**EXCERPTED DATA:**

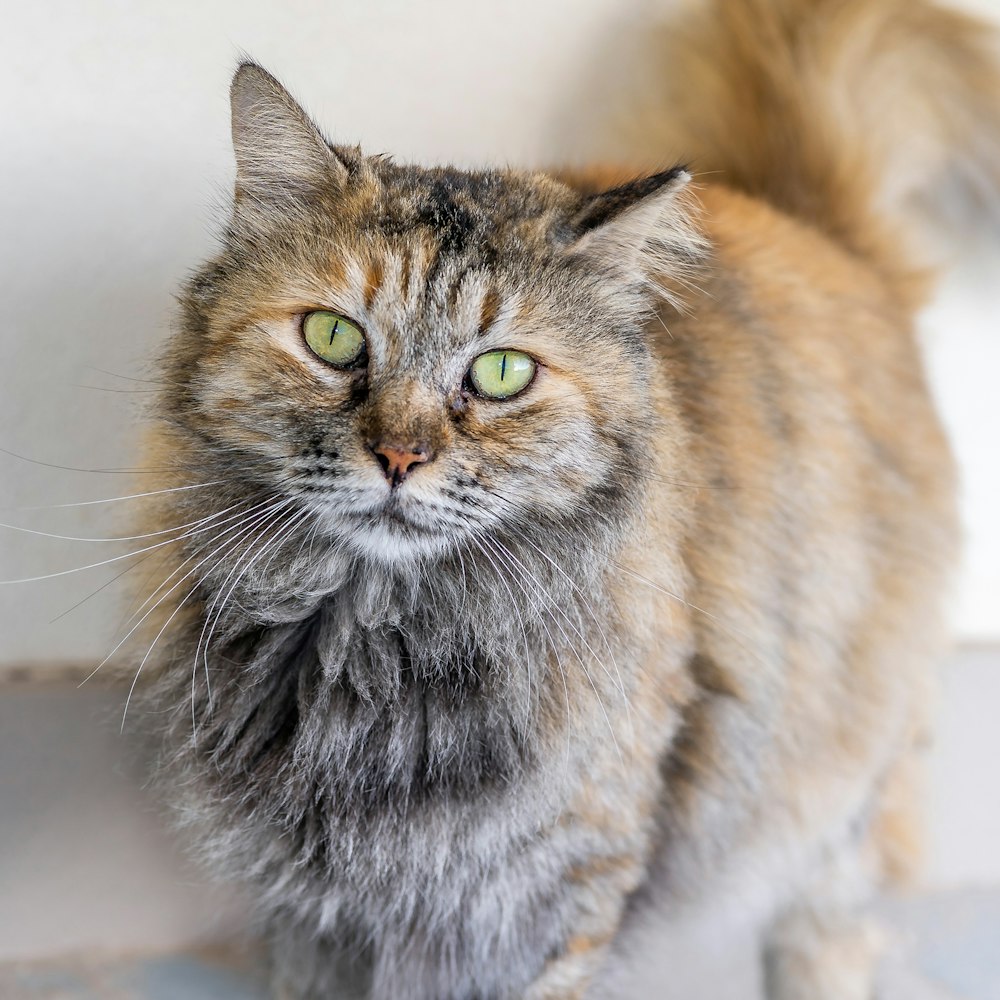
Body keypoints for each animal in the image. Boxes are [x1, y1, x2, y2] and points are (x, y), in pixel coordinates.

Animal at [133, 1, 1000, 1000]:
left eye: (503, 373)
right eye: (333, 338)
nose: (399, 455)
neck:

...

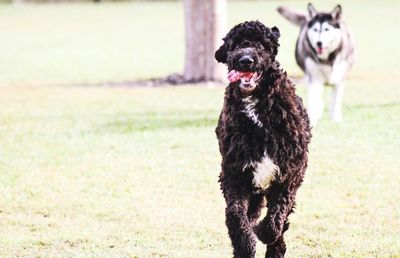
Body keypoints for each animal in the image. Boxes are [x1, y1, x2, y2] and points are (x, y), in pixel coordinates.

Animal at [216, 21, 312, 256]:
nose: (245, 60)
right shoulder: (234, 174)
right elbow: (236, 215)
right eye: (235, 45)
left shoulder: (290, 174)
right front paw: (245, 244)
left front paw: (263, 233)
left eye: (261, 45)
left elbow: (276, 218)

...

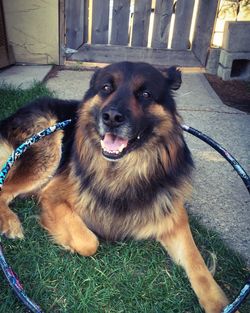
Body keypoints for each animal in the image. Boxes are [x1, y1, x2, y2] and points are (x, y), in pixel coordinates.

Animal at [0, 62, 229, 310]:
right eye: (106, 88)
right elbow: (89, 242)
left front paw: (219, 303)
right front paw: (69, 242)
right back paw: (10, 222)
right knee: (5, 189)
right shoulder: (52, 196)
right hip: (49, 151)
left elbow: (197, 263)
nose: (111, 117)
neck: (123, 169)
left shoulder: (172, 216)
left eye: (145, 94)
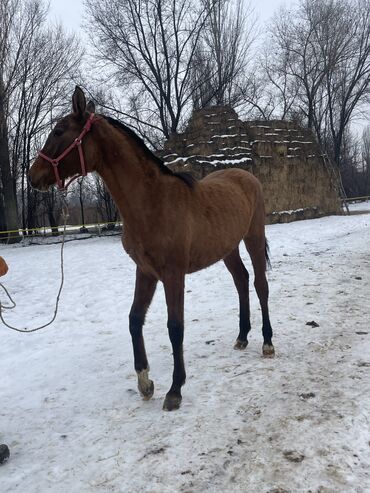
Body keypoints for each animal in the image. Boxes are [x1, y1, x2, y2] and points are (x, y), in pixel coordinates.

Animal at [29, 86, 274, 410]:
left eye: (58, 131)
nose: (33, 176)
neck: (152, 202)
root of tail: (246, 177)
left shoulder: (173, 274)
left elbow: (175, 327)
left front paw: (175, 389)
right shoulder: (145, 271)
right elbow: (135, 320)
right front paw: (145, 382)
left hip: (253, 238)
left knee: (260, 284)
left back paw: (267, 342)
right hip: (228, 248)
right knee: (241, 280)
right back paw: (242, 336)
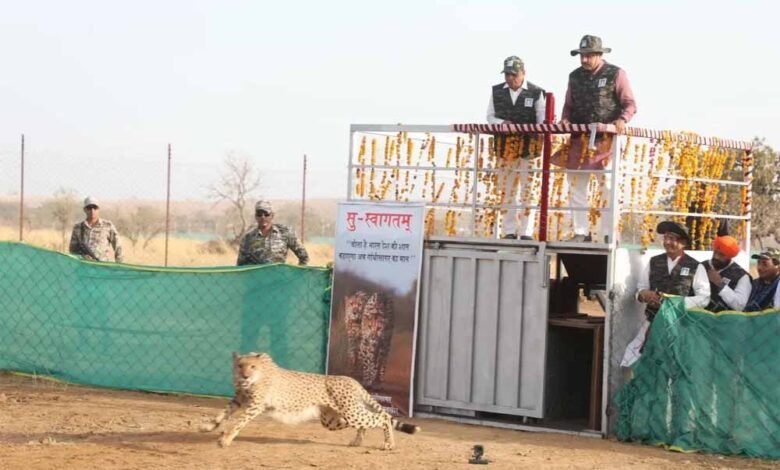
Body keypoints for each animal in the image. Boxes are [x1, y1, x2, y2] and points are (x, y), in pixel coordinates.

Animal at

**TASK TO CARRY OUT:**
Above are the records; return the lines in them from the one with "left elbow: (197, 263)" to the one with "left knee: (260, 284)", inclusive, exactly and without images.

**OUTPUT:**
left elbow: (197, 263)
nose: (111, 117)
neck: (123, 169)
left shoulder: (172, 216)
left eye: (145, 94)
Body keypoints for each animal in the image. Boxes are [x1, y1, x2, y2] and points are (x, y), in pixel coordinates.

Animal at [29, 86, 274, 410]:
left eye: (58, 131)
nose: (33, 176)
neck: (152, 202)
root of tail: (246, 177)
left shoulder: (173, 274)
left elbow: (175, 327)
left front paw: (175, 389)
right shoulder: (145, 271)
right elbow: (135, 320)
right front paw: (145, 382)
left hip: (253, 238)
left knee: (260, 284)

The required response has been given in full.